§ **Exercise brief**
Single out the lines of the material that contain "suicidal" and copy them.
-------
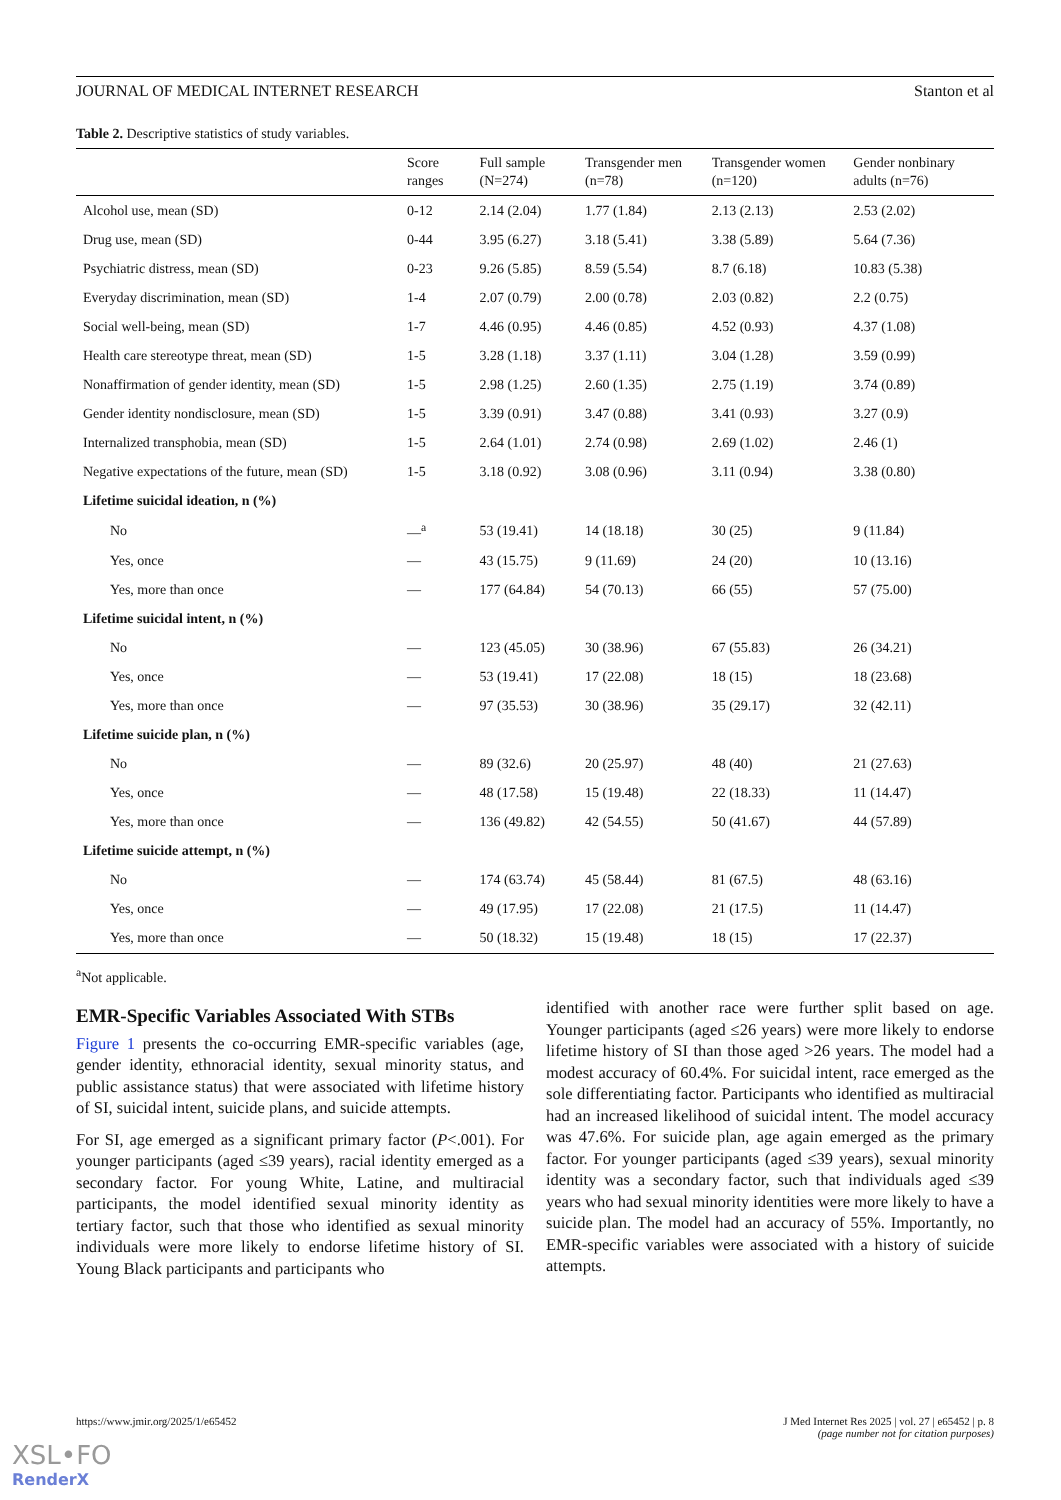JOURNAL OF MEDICAL INTERNET RESEARCH Stanton et al
Table 2. Descriptive statistics of study variables.
| | Score ranges | Full sample (N=274) | Transgender men (n=78) | Transgender women (n=120) | Gender nonbinary adults (n=76) |
| --- | --- | --- | --- | --- | --- |
| Alcohol use, mean (SD) | 0-12 | 2.14 (2.04) | 1.77 (1.84) | 2.13 (2.13) | 2.53 (2.02) |
| Drug use, mean (SD) | 0-44 | 3.95 (6.27) | 3.18 (5.41) | 3.38 (5.89) | 5.64 (7.36) |
| Psychiatric distress, mean (SD) | 0-23 | 9.26 (5.85) | 8.59 (5.54) | 8.7 (6.18) | 10.83 (5.38) |
| Everyday discrimination, mean (SD) | 1-4 | 2.07 (0.79) | 2.00 (0.78) | 2.03 (0.82) | 2.2 (0.75) |
| Social well-being, mean (SD) | 1-7 | 4.46 (0.95) | 4.46 (0.85) | 4.52 (0.93) | 4.37 (1.08) |
| Health care stereotype threat, mean (SD) | 1-5 | 3.28 (1.18) | 3.37 (1.11) | 3.04 (1.28) | 3.59 (0.99) |
| Nonaffirmation of gender identity, mean (SD) | 1-5 | 2.98 (1.25) | 2.60 (1.35) | 2.75 (1.19) | 3.74 (0.89) |
| Gender identity nondisclosure, mean (SD) | 1-5 | 3.39 (0.91) | 3.47 (0.88) | 3.41 (0.93) | 3.27 (0.9) |
| Internalized transphobia, mean (SD) | 1-5 | 2.64 (1.01) | 2.74 (0.98) | 2.69 (1.02) | 2.46 (1) |
| Negative expectations of the future, mean (SD) | 1-5 | 3.18 (0.92) | 3.08 (0.96) | 3.11 (0.94) | 3.38 (0.80) |
| Lifetime suicidal ideation, n (%) | | | | | |
| No | —<sup>a</sup> | 53 (19.41) | 14 (18.18) | 30 (25) | 9 (11.84) |
| Yes, once | — | 43 (15.75) | 9 (11.69) | 24 (20) | 10 (13.16) |
| Yes, more than once | — | 177 (64.84) | 54 (70.13) | 66 (55) | 57 (75.00) |
| Lifetime suicidal intent, n (%) | | | | | |
| No | — | 123 (45.05) | 30 (38.96) | 67 (55.83) | 26 (34.21) |
| Yes, once | — | 53 (19.41) | 17 (22.08) | 18 (15) | 18 (23.68) |
| Yes, more than once | — | 97 (35.53) | 30 (38.96) | 35 (29.17) | 32 (42.11) |
| Lifetime suicide plan, n (%) | | | | | |
| No | — | 89 (32.6) | 20 (25.97) | 48 (40) | 21 (27.63) |
| Yes, once | — | 48 (17.58) | 15 (19.48) | 22 (18.33) | 11 (14.47) |
| Yes, more than once | — | 136 (49.82) | 42 (54.55) | 50 (41.67) | 44 (57.89) |
| Lifetime suicide attempt, n (%) | | | | | |
| No | — | 174 (63.74) | 45 (58.44) | 81 (67.5) | 48 (63.16) |
| Yes, once | — | 49 (17.95) | 17 (22.08) | 21 (17.5) | 11 (14.47) |
| Yes, more than once | — | 50 (18.32) | 15 (19.48) | 18 (15) | 17 (22.37) |
<sup>a</sup> Not applicable.
EMR-Specific Variables Associated With STBs
Figure 1 presents the co-occurring EMR-specific variables (age, gender identity, ethnoracial identity, sexual minority status, and public assistance status) that were associated with lifetime history of SI, suicidal intent, suicide plans, and suicide attempts.
For SI, age emerged as a significant primary factor (P<.001). For younger participants (aged ≤39 years), racial identity emerged as a secondary factor. For young White, Latine, and multiracial participants, the model identified sexual minority identity as tertiary factor, such that those who identified as sexual minority individuals were more likely to endorse lifetime history of SI. Young Black participants and participants who
identified with another race were further split based on age. Younger participants (aged ≤26 years) were more likely to endorse lifetime history of SI than those aged >26 years. The model had a modest accuracy of 60.4%. For suicidal intent, race emerged as the sole differentiating factor. Participants who identified as multiracial had an increased likelihood of suicidal intent. The model accuracy was 47.6%. For suicide plan, age again emerged as the primary factor. For younger participants (aged ≤39 years), sexual minority identity was a secondary factor, such that individuals aged ≤39 years who had sexual minority identities were more likely to have a suicide plan. The model had an accuracy of 55%. Importantly, no EMR-specific variables were associated with a history of suicide attempts.
https://www.jmir.org/2025/1/e65452 J Med Internet Res 2025 | vol. 27 | e65452 | p. 8
(page number not for citation purposes)
XSL•FO
RenderX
-------
§ **Answer space**
| Lifetime suicidal ideation, n (%) | | | | | |
| Lifetime suicidal intent, n (%) | | | | | |
Figure 1 presents the co-occurring EMR-specific variables (age, gender identity, ethnoracial identity, sexual minority status, and public assistance status) that were associated with lifetime history of SI, suicidal intent, suicide plans, and suicide attempts.
identified with another race were further split based on age. Younger participants (aged ≤26 years) were more likely to endorse lifetime history of SI than those aged >26 years. The model had a modest accuracy of 60.4%. For suicidal intent, race emerged as the sole differentiating factor. Participants who identified as multiracial had an increased likelihood of suicidal intent. The model accuracy was 47.6%. For suicide plan, age again emerged as the primary factor. For younger participants (aged ≤39 years), sexual minority identity was a secondary factor, such that individuals aged ≤39 years who had sexual minority identities were more likely to have a suicide plan. The model had an accuracy of 55%. Importantly, no EMR-specific variables were associated with a history of suicide attempts.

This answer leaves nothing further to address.